What to produce – Rewrite the items below as a Markdown table with the columns Row and Line, giving each non-blank line its own numbered row. Leave the pictures out of the table.

####################

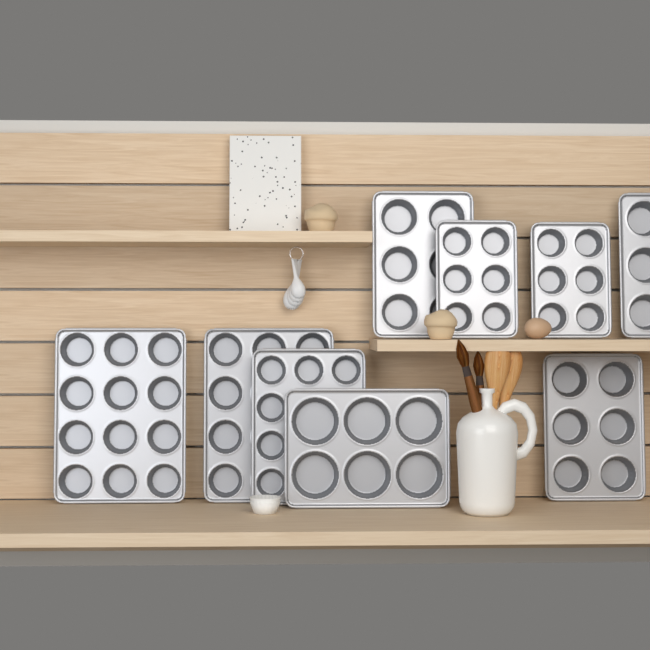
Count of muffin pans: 9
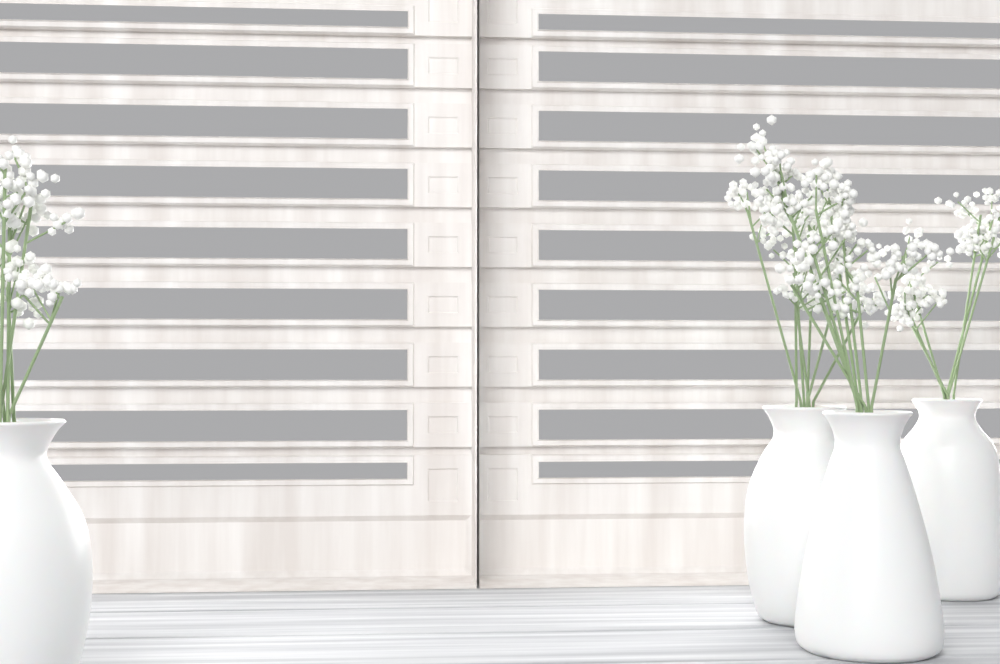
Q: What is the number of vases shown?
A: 4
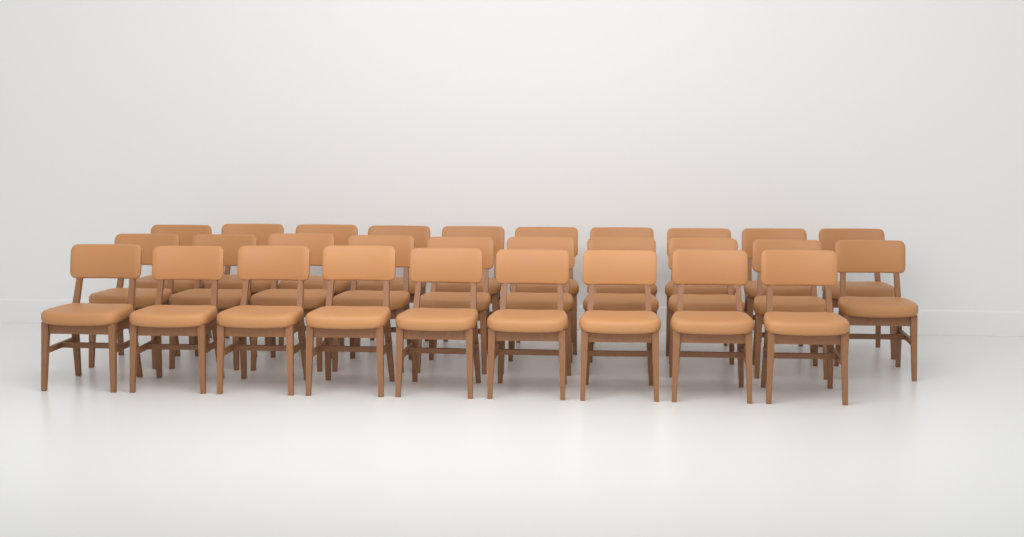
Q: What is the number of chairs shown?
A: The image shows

####################

Response for this exercise –
| Row | Line |
|---|---|
| 1 | Count of muffin pans: 9 |
| 2 | Q: What is the number of vases shown? |
| 3 | A: 4 |
| 4 | Q: What is the number of chairs shown? |
| 5 | A: The image shows |